Task statement: Copy the article on Queensland's proposed net-free fishing zones in full, without changing a word.
# Start of Document excerpt
Tannum Sands commercial fisherman Dane King is fighting a losing battle trying to keep his nets in the water.
Tannum Sands commercial fisherman Dane King is fighting a losing battle trying to keep his nets in the water. Paul Braven

TANNUM Sands commercial fisherman Dane King has been fishing the area from Yeppoon to Curtis Island for 17 years.

He has invested at least $500,000 in his business and says if the State Government's proposed net-free zones go ahead - which is expected - his life and his livelihood will be ruined.

He stands to lose the majority of his fishing grounds and everything he has worked for.

Three days before the state government election, the Labor party announced it planned to introduce three net-free zones.

Those zones cover Trinity Bay near Cairns, St Helen's Beach north of Mackay and a large area from Yeppoon down to The Narrows at the northern end of Curtis Island.

The government has also allocated $10 million in this year's budget to buy back some of the commercial fishing licences.

Mr King says the area that affects Gladstone fishermen the most, from Yeppoon to Curtis Island, is eight times larger than the others.

"It's not a job. It's a lifestyle and we stand to lose that," Mr King said.

"I have worked hard to be able to have the kind of life where I am out working on the water and they are just going to take it away, without even talking to us about it first."

This week the Minister for Agriculture Bill Byrne announced the results of a survey (consulting on the boundaries of the zones) that was launched two months ago.

There were 6300 people who responded to that survey. The minister says 90% of respondents were in favour of the boundaries of the net-free zones.

"….this is a policy that has resonated with the people of Queensland," Minister Byrne said.
# End of Document excerpt
# Start of Record excerpts
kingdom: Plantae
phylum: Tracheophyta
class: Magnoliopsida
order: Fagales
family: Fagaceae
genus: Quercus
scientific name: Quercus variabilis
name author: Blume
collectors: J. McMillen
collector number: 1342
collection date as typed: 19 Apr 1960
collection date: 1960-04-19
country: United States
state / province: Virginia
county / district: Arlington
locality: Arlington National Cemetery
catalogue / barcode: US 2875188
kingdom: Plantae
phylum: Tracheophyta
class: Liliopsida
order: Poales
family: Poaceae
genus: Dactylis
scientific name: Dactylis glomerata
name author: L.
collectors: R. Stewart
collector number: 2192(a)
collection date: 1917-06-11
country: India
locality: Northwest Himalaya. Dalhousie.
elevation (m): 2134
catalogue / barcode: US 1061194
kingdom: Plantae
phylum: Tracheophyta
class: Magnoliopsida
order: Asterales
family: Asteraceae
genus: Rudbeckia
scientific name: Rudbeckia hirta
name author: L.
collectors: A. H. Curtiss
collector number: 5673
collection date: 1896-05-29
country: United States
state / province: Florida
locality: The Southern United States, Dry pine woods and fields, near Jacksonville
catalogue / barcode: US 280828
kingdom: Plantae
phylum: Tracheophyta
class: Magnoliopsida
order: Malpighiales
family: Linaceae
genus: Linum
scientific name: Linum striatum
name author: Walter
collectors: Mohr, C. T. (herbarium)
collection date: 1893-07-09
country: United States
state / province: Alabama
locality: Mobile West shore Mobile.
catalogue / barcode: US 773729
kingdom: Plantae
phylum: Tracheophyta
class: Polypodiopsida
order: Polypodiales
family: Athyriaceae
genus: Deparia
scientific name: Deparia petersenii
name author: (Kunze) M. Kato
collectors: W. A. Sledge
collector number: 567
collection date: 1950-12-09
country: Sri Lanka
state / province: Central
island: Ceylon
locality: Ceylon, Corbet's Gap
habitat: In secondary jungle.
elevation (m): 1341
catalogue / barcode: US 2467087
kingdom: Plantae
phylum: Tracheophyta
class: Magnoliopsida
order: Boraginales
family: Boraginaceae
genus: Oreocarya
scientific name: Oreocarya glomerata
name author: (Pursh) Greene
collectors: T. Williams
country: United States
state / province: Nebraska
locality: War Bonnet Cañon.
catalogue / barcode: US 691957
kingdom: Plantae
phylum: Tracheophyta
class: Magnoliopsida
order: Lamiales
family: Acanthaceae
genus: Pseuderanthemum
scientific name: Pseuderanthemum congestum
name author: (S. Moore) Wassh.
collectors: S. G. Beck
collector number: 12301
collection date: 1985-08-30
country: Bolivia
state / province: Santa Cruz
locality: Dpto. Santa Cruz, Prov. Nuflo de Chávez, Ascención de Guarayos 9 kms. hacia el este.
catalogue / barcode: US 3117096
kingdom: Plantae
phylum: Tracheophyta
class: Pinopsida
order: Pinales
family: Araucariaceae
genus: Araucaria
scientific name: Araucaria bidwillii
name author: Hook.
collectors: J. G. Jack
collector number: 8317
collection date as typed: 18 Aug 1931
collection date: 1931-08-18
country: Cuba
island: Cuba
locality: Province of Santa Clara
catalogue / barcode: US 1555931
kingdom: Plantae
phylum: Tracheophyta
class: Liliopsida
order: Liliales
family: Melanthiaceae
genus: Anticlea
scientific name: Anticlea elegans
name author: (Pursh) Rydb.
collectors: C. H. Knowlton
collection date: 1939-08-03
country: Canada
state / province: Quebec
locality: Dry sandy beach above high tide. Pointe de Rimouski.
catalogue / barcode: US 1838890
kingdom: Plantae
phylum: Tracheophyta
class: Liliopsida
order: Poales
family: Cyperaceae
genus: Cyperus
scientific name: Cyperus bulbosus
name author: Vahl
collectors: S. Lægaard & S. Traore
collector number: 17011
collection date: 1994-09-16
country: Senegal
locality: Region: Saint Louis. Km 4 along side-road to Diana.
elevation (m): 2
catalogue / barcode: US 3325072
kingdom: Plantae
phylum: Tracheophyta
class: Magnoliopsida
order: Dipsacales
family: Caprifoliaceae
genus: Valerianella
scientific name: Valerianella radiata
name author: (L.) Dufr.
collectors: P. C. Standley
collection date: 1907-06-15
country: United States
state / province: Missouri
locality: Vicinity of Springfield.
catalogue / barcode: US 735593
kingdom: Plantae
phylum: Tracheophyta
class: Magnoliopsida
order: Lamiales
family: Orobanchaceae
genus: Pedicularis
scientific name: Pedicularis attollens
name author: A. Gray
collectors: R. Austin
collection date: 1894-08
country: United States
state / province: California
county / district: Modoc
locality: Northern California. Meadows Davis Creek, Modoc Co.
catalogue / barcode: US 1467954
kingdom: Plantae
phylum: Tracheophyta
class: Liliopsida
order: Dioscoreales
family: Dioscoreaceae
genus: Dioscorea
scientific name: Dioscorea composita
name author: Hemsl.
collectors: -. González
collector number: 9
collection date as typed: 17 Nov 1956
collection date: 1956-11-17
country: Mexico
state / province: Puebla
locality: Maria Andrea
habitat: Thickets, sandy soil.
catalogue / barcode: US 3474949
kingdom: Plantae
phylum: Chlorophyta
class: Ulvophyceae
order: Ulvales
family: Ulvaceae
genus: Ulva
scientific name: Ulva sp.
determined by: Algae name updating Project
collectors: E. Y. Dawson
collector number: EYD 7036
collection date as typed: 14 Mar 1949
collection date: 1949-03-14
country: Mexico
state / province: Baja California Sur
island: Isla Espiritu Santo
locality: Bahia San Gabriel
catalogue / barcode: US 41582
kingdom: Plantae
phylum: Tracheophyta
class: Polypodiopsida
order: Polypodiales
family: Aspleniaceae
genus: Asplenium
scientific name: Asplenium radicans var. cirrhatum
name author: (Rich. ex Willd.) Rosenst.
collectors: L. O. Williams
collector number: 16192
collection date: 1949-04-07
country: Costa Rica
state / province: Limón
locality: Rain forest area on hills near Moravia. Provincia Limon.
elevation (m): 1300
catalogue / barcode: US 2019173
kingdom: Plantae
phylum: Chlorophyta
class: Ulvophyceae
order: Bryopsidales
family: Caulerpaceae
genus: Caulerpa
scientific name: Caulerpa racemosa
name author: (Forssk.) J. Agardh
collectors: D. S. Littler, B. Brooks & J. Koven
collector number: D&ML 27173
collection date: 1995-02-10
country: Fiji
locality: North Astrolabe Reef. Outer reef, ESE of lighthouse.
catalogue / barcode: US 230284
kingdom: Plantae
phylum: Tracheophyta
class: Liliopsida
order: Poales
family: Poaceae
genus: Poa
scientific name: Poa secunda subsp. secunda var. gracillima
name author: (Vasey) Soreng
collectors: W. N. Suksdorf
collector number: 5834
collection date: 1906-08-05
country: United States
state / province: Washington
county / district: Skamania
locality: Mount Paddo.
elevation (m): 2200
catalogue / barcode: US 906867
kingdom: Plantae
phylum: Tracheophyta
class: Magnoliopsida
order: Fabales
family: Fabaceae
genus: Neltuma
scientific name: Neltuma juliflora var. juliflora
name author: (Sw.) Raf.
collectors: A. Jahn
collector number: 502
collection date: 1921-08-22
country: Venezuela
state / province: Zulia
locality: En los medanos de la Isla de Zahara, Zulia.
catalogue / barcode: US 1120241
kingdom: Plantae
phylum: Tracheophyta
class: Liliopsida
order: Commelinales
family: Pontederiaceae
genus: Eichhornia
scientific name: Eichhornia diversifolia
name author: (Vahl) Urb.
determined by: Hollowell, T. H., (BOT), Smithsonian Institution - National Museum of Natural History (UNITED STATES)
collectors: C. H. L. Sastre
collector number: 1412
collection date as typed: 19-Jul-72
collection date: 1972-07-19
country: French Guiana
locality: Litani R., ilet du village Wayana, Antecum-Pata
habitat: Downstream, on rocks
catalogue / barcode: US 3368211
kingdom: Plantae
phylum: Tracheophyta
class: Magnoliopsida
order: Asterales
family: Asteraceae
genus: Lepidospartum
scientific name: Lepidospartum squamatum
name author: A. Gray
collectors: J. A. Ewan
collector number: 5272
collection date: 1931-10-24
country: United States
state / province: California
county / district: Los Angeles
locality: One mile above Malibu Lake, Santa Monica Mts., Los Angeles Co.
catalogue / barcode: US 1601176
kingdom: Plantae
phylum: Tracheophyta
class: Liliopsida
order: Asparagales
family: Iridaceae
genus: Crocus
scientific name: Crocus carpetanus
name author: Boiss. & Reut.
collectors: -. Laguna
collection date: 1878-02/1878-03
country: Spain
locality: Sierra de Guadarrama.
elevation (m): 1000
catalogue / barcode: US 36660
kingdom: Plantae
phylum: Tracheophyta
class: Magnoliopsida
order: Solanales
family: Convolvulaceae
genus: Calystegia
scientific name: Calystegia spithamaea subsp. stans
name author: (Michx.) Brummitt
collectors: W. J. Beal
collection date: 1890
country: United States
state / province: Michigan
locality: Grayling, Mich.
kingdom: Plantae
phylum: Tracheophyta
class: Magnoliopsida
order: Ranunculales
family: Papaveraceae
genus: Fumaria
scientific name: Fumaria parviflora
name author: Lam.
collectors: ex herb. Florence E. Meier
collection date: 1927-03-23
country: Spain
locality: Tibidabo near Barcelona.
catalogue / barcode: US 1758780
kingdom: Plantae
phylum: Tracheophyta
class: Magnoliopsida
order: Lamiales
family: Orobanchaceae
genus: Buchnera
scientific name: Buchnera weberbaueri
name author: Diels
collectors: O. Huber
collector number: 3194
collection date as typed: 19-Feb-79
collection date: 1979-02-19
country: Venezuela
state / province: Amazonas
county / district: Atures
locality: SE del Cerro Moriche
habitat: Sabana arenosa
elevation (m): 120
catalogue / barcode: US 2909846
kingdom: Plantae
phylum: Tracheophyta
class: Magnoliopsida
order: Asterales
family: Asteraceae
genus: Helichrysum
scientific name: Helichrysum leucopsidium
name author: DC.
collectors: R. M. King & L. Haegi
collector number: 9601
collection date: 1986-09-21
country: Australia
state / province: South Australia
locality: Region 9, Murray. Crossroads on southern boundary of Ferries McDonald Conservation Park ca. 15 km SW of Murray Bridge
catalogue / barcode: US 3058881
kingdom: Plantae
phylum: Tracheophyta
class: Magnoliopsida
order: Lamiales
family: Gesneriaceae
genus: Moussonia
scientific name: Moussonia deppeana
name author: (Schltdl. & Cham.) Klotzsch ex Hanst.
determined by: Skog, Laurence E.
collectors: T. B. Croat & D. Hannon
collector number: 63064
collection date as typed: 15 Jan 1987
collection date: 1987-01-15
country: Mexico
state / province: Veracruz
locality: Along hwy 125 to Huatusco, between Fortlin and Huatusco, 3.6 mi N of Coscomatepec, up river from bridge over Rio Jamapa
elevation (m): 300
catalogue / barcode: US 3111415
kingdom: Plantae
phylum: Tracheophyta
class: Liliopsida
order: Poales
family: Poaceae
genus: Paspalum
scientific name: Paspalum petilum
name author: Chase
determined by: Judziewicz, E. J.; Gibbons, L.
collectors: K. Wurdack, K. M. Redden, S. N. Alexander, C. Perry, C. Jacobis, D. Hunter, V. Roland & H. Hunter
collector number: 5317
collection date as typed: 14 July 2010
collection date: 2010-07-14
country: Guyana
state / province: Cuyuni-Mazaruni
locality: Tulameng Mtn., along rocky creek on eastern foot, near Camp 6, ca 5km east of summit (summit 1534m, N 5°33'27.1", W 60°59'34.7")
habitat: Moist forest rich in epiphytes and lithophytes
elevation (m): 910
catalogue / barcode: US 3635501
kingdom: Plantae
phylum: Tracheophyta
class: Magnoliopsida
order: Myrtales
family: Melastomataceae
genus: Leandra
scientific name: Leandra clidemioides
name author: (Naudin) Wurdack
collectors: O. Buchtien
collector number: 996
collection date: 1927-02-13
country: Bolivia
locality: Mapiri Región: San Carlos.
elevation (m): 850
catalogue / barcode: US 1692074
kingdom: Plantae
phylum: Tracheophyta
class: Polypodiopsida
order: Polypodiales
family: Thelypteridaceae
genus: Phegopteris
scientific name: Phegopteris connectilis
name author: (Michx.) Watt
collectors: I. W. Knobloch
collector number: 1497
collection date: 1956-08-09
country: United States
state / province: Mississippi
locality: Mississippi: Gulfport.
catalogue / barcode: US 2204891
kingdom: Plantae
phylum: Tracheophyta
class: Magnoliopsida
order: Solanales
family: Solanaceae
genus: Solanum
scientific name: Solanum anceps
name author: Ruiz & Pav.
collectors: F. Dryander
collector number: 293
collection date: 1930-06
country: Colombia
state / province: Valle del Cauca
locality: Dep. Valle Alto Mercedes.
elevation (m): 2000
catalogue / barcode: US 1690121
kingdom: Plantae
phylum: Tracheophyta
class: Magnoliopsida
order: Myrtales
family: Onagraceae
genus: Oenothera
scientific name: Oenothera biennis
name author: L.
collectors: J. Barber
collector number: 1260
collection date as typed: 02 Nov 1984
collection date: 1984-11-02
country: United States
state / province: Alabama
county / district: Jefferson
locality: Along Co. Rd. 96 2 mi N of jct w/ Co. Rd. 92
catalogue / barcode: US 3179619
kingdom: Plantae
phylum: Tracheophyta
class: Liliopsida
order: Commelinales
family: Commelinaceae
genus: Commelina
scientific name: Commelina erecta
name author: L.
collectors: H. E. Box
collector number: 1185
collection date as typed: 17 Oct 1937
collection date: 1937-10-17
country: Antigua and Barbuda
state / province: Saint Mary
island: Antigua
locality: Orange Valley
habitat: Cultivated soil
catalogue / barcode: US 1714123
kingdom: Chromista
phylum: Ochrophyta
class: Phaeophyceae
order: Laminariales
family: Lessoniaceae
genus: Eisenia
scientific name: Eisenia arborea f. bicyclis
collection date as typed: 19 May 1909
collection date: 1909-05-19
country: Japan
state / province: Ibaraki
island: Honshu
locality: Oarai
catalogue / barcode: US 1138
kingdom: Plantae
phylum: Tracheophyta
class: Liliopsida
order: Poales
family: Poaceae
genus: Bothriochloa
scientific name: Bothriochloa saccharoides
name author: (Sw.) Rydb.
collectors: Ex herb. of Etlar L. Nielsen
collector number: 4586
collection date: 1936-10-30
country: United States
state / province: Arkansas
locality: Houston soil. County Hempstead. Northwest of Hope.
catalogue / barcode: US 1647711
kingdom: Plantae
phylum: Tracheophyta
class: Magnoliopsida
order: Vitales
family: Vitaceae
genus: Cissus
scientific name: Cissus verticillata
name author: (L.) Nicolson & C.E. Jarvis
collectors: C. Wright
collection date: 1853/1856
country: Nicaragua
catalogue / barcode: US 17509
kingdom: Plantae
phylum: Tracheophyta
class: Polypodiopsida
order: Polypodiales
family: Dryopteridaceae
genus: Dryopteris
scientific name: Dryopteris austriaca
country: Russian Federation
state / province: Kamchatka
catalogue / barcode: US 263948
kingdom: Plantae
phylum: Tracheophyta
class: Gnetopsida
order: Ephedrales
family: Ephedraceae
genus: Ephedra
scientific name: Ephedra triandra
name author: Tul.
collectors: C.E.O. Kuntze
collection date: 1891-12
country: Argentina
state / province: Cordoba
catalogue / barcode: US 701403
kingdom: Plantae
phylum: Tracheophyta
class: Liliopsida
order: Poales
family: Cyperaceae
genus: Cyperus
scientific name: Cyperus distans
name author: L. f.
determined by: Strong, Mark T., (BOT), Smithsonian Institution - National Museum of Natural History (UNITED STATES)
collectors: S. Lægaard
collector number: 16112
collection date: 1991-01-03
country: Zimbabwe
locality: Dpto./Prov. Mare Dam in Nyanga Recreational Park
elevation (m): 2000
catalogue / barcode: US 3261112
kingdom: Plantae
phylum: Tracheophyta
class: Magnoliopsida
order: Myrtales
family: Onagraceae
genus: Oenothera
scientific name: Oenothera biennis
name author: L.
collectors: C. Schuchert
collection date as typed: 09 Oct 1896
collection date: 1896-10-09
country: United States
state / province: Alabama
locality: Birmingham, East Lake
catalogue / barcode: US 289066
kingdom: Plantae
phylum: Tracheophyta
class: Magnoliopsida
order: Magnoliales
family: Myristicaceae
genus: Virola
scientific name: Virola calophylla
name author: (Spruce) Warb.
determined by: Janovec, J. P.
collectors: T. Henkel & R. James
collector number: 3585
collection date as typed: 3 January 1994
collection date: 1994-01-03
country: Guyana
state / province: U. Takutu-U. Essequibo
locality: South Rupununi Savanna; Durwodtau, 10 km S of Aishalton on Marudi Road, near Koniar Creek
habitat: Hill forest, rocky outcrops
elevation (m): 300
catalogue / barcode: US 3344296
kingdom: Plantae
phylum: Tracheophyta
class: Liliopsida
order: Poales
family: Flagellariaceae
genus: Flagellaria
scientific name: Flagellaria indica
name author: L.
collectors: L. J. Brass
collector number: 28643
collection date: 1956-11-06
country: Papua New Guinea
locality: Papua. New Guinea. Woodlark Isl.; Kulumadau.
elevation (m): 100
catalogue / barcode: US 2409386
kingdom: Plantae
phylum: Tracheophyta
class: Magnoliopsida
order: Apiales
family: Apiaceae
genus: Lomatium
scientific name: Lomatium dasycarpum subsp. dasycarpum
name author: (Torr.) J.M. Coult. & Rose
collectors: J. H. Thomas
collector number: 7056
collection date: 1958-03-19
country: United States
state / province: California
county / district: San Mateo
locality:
# End of Record excerpts
Task answer:
Tannum Sands commercial fisherman Dane King is fighting a losing battle trying to keep his nets in the water.
Tannum Sands commercial fisherman Dane King is fighting a losing battle trying to keep his nets in the water. Paul Braven

TANNUM Sands commercial fisherman Dane King has been fishing the area from Yeppoon to Curtis Island for 17 years.

He has invested at least $500,000 in his business and says if the State Government's proposed net-free zones go ahead - which is expected - his life and his livelihood will be ruined.

He stands to lose the majority of his fishing grounds and everything he has worked for.

Three days before the state government election, the Labor party announced it planned to introduce three net-free zones.

Those zones cover Trinity Bay near Cairns, St Helen's Beach north of Mackay and a large area from Yeppoon down to The Narrows at the northern end of Curtis Island.

The government has also allocated $10 million in this year's budget to buy back some of the commercial fishing licences.

Mr King says the area that affects Gladstone fishermen the most, from Yeppoon to Curtis Island, is eight times larger than the others.

"It's not a job. It's a lifestyle and we stand to lose that," Mr King said.

"I have worked hard to be able to have the kind of life where I am out working on the water and they are just going to take it away, without even talking to us about it first."

This week the Minister for Agriculture Bill Byrne announced the results of a survey (consulting on the boundaries of the zones) that was launched two months ago.

There were 6300 people who responded to that survey. The minister says 90% of respondents were in favour of the boundaries of the net-free zones.

"….this is a policy that has resonated with the people of Queensland," Minister Byrne said.